A quiet explosion of new research indicating that meditation can physically change the brain in astonishing ways has started to push into mainstream.
Several studies suggest that these changes through meditation can make you happier, less stressed — even nicer to other people. It can help you control your eating habits and even reduce chronic pain, all the while without taking prescription medication.
But that isn’t all. Recent brain research has shown that regular meditation actually increases the brain’s grey matter. Grey matter is the brain’s workhorse, it consists of nerve cells and the interconnections between them.
The volume of grey matter normally decreases as we age. However, for those who regularly meditate, this is not the case. Meditation protects the grey matter against deterioration.
Regular meditation has also been shown to increase the size of the prefrontal cortex, the part of the brain associated with attention and cognition.
It used to be thought that the brain was pretty much fixed once we reached adulthood, and a gradual deterioration was inevitable from that point on. Now we know that the brain is not fixed at all. It can regrow damaged parts, it can make new connections, and continues to respond to the stimulus we provide right up until the time we die.
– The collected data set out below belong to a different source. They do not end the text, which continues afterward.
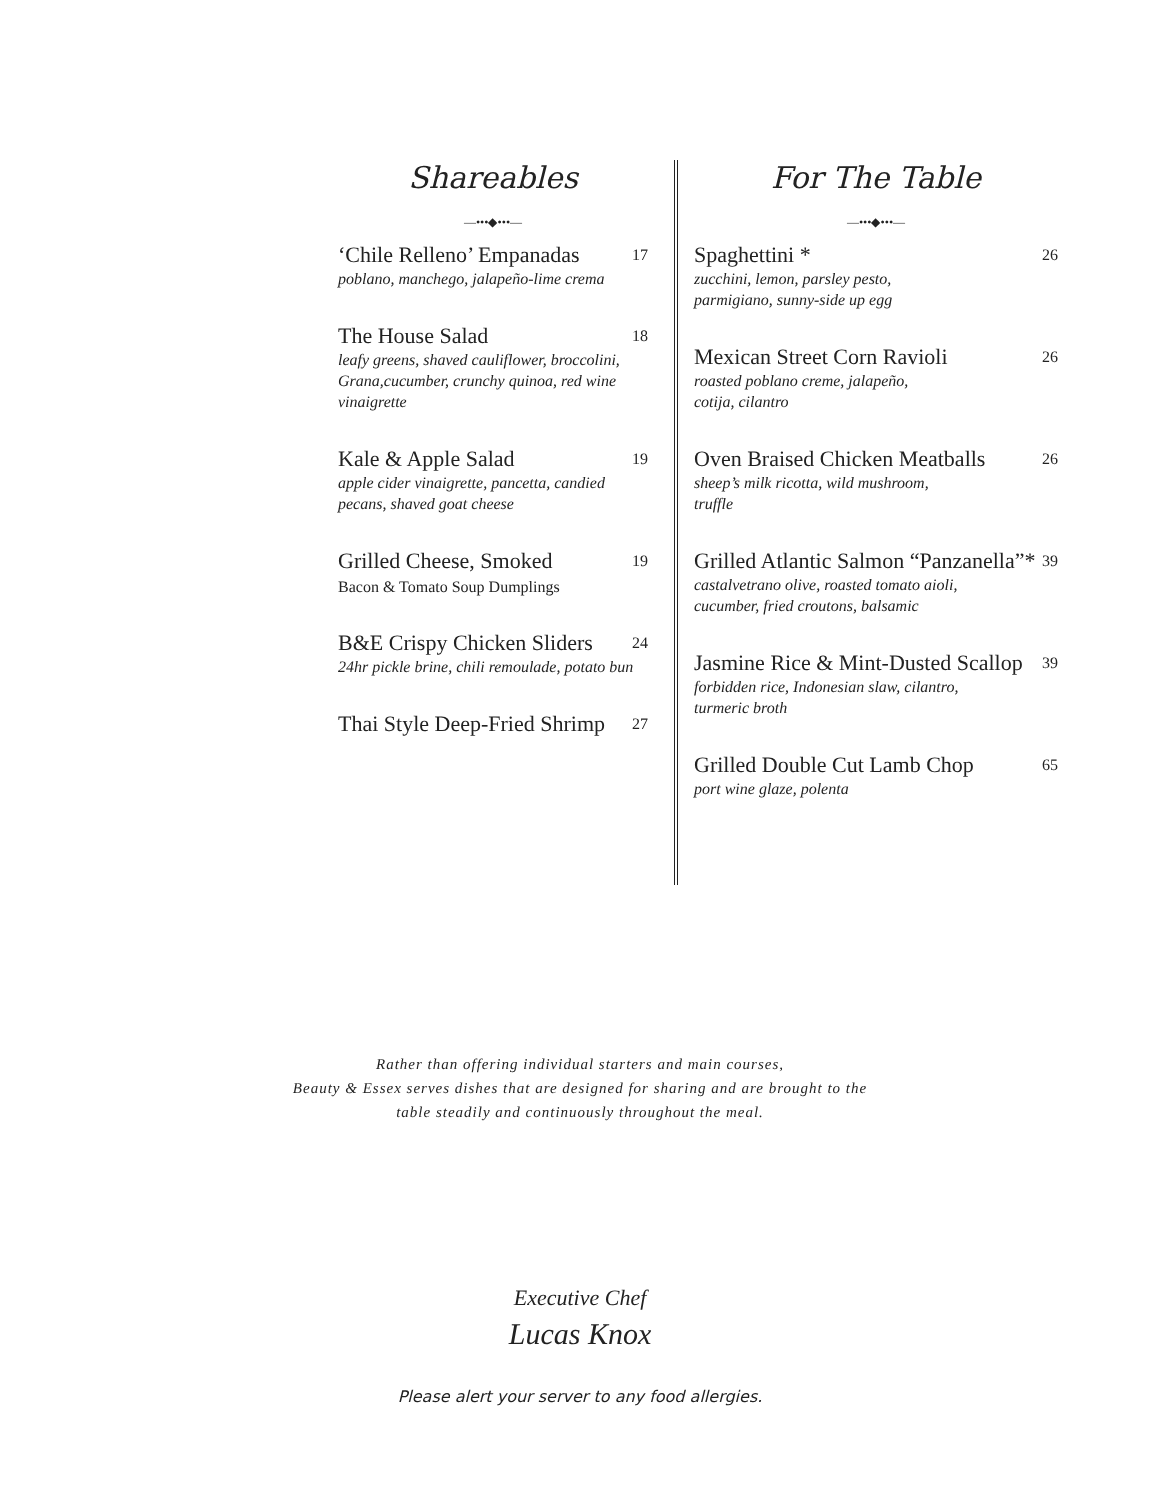Shareables
—•••◆•••—
‘Chile Relleno’ Empanadas 17
poblano, manchego, jalapeño-lime crema
The House Salad 18
leafy greens, shaved cauliflower, broccolini, Grana,cucumber, crunchy quinoa, red wine vinaigrette
Kale & Apple Salad 19
apple cider vinaigrette, pancetta, candied pecans, shaved goat cheese
Grilled Cheese, Smoked 19
Bacon & Tomato Soup Dumplings
B&E Crispy Chicken Sliders 24
24hr pickle brine, chili remoulade, potato bun
Thai Style Deep-Fried Shrimp 27
For The Table
—•••◆•••—
Spaghettini * 26
zucchini, lemon, parsley pesto,
parmigiano, sunny-side up egg
Mexican Street Corn Ravioli 26
roasted poblano creme, jalapeño,
cotija, cilantro
Oven Braised Chicken Meatballs 26
sheep’s milk ricotta, wild mushroom,
truffle
Grilled Atlantic Salmon “Panzanella”* 39
castalvetrano olive, roasted tomato aioli,
cucumber, fried croutons, balsamic
Jasmine Rice & Mint-Dusted Scallop 39
forbidden rice, Indonesian slaw, cilantro,
turmeric broth
Grilled Double Cut Lamb Chop 65
port wine glaze, polenta
Rather than offering individual starters and main courses,
Beauty & Essex serves dishes that are designed for sharing and are brought to the
table steadily and continuously throughout the meal.
Executive Chef
Lucas Knox
Please alert your server to any food allergies.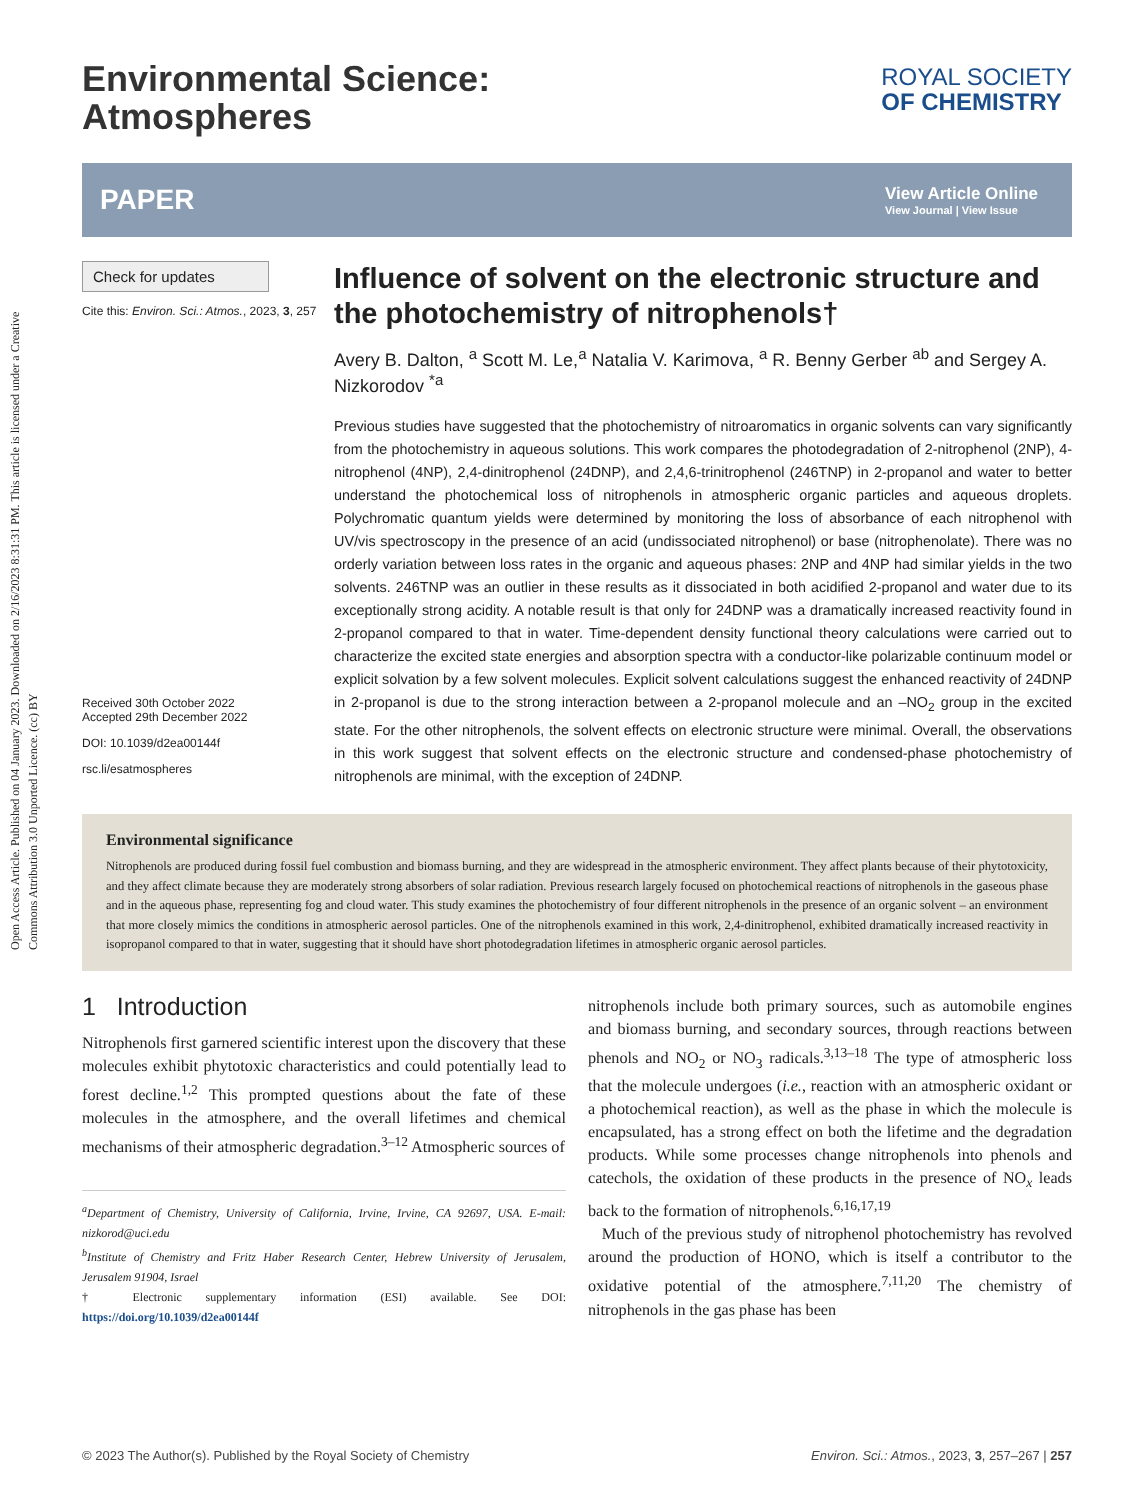Open Access Article. Published on 04 January 2023. Downloaded on 2/16/2023 8:31:31 PM. This article is licensed under a Creative Commons Attribution 3.0 Unported Licence. (cc) BY
Environmental Science:
Atmospheres
ROYAL SOCIETY
OF CHEMISTRY
PAPER View Article Online
View Journal | View Issue
Check for updates
Cite this: Environ. Sci.: Atmos., 2023, 3, 257
Received 30th October 2022
Accepted 29th December 2022
DOI: 10.1039/d2ea00144f
rsc.li/esatmospheres
Influence of solvent on the electronic structure and the photochemistry of nitrophenols†
Avery B. Dalton, <sup>a</sup> Scott M. Le,<sup>a</sup> Natalia V. Karimova, <sup>a</sup> R. Benny Gerber <sup>ab</sup> and Sergey A. Nizkorodov <sup>*a</sup>
Previous studies have suggested that the photochemistry of nitroaromatics in organic solvents can vary significantly from the photochemistry in aqueous solutions. This work compares the photodegradation of 2-nitrophenol (2NP), 4-nitrophenol (4NP), 2,4-dinitrophenol (24DNP), and 2,4,6-trinitrophenol (246TNP) in 2-propanol and water to better understand the photochemical loss of nitrophenols in atmospheric organic particles and aqueous droplets. Polychromatic quantum yields were determined by monitoring the loss of absorbance of each nitrophenol with UV/vis spectroscopy in the presence of an acid (undissociated nitrophenol) or base (nitrophenolate). There was no orderly variation between loss rates in the organic and aqueous phases: 2NP and 4NP had similar yields in the two solvents. 246TNP was an outlier in these results as it dissociated in both acidified 2-propanol and water due to its exceptionally strong acidity. A notable result is that only for 24DNP was a dramatically increased reactivity found in 2-propanol compared to that in water. Time-dependent density functional theory calculations were carried out to characterize the excited state energies and absorption spectra with a conductor-like polarizable continuum model or explicit solvation by a few solvent molecules. Explicit solvent calculations suggest the enhanced reactivity of 24DNP in 2-propanol is due to the strong interaction between a 2-propanol molecule and an –NO<sub>2</sub> group in the excited state. For the other nitrophenols, the solvent effects on electronic structure were minimal. Overall, the observations in this work suggest that solvent effects on the electronic structure and condensed-phase photochemistry of nitrophenols are minimal, with the exception of 24DNP.
Environmental significance
Nitrophenols are produced during fossil fuel combustion and biomass burning, and they are widespread in the atmospheric environment. They affect plants because of their phytotoxicity, and they affect climate because they are moderately strong absorbers of solar radiation. Previous research largely focused on photochemical reactions of nitrophenols in the gaseous phase and in the aqueous phase, representing fog and cloud water. This study examines the photochemistry of four different nitrophenols in the presence of an organic solvent – an environment that more closely mimics the conditions in atmospheric aerosol particles. One of the nitrophenols examined in this work, 2,4-dinitrophenol, exhibited dramatically increased reactivity in isopropanol compared to that in water, suggesting that it should have short photodegradation lifetimes in atmospheric organic aerosol particles.
1 Introduction
Nitrophenols first garnered scientific interest upon the discovery that these molecules exhibit phytotoxic characteristics and could potentially lead to forest decline.<sup>1,2</sup> This prompted questions about the fate of these molecules in the atmosphere, and the overall lifetimes and chemical mechanisms of their atmospheric degradation.<sup>3–12</sup> Atmospheric sources of
<sup>a</sup> Department of Chemistry, University of California, Irvine, Irvine, CA 92697, USA. E-mail: nizkorod@uci.edu
<sup>b</sup> Institute of Chemistry and Fritz Haber Research Center, Hebrew University of Jerusalem, Jerusalem 91904, Israel
† Electronic supplementary information (ESI) available. See DOI: https://doi.org/10.1039/d2ea00144f
nitrophenols include both primary sources, such as automobile engines and biomass burning, and secondary sources, through reactions between phenols and NO<sub>2</sub> or NO<sub>3</sub> radicals.<sup>3,13–18</sup> The type of atmospheric loss that the molecule undergoes (i.e., reaction with an atmospheric oxidant or a photochemical reaction), as well as the phase in which the molecule is encapsulated, has a strong effect on both the lifetime and the degradation products. While some processes change nitrophenols into phenols and catechols, the oxidation of these products in the presence of NO<sub>x</sub> leads back to the formation of nitrophenols.<sup>6,16,17,19</sup>
Much of the previous study of nitrophenol photochemistry has revolved around the production of HONO, which is itself a contributor to the oxidative potential of the atmosphere.<sup>7,11,20</sup> The chemistry of nitrophenols in the gas phase has been
© 2023 The Author(s). Published by the Royal Society of Chemistry Environ. Sci.: Atmos., 2023, 3, 257–267 | 257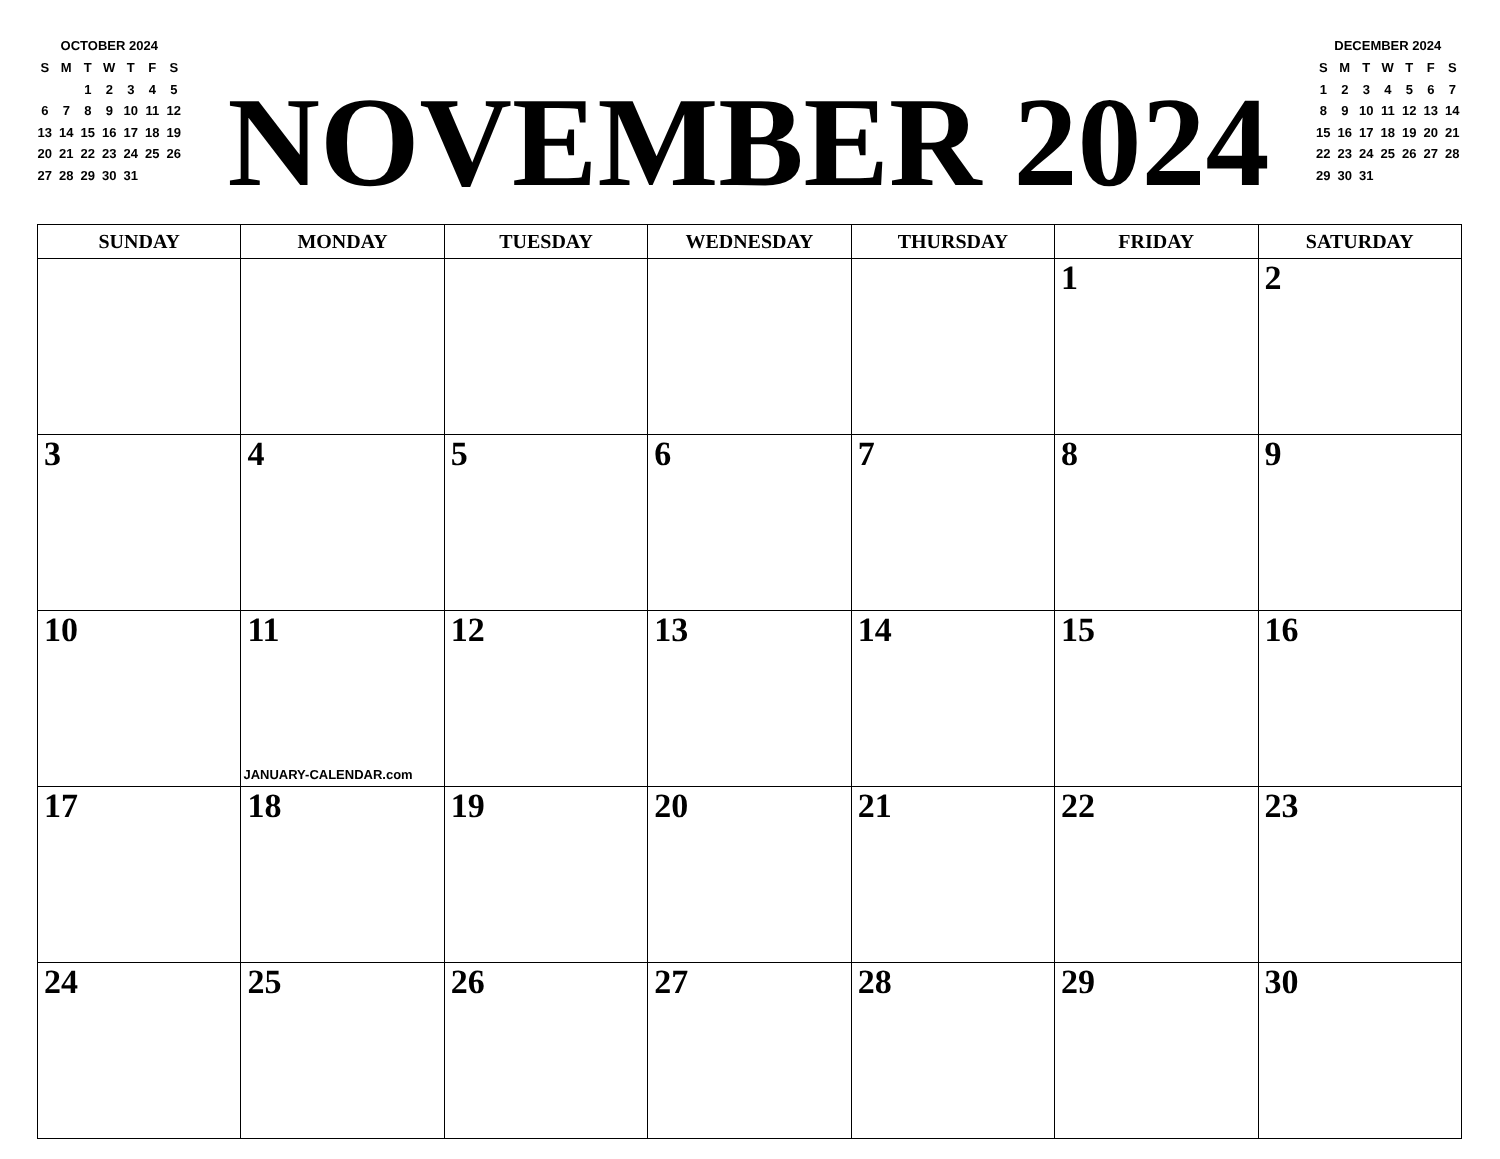OCTOBER 2024
| S | M | T | W | T | F | S |
| --- | --- | --- | --- | --- | --- | --- |
| | | 1 | 2 | 3 | 4 | 5 |
| 6 | 7 | 8 | 9 | 10 | 11 | 12 |
| 13 | 14 | 15 | 16 | 17 | 18 | 19 |
| 20 | 21 | 22 | 23 | 24 | 25 | 26 |
| 27 | 28 | 29 | 30 | 31 | | |
NOVEMBER 2024
DECEMBER 2024
| S | M | T | W | T | F | S |
| --- | --- | --- | --- | --- | --- | --- |
| 1 | 2 | 3 | 4 | 5 | 6 | 7 |
| 8 | 9 | 10 | 11 | 12 | 13 | 14 |
| 15 | 16 | 17 | 18 | 19 | 20 | 21 |
| 22 | 23 | 24 | 25 | 26 | 27 | 28 |
| 29 | 30 | 31 | | | | |
| SUNDAY | MONDAY | TUESDAY | WEDNESDAY | THURSDAY | FRIDAY | SATURDAY |
| --- | --- | --- | --- | --- | --- | --- |
| | | | | | 1 | 2 |
| 3 | 4 | 5 | 6 | 7 | 8 | 9 |
| 10 | 11 JANUARY-CALENDAR.com | 12 | 13 | 14 | 15 | 16 |
| 17 | 18 | 19 | 20 | 21 | 22 | 23 |
| 24 | 25 | 26 | 27 | 28 | 29 | 30 |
It turns out that the brain is pretty much like a muscle, if we continue to exercise it, it will remain healthy. If it is damaged, it can repair itself, and it can reorganise itself in response to stimulus.
Meditation has been found to be one of the most productive ways to invoke the neuroplastic capabilities of the brain. The parts of the brain that provide us with a sense of well-being and happiness show distinct development in regular meditators. Buddhist monks who took part in research at the University of Wisconsin demonstrated marked beneficial changes in brain structure and function.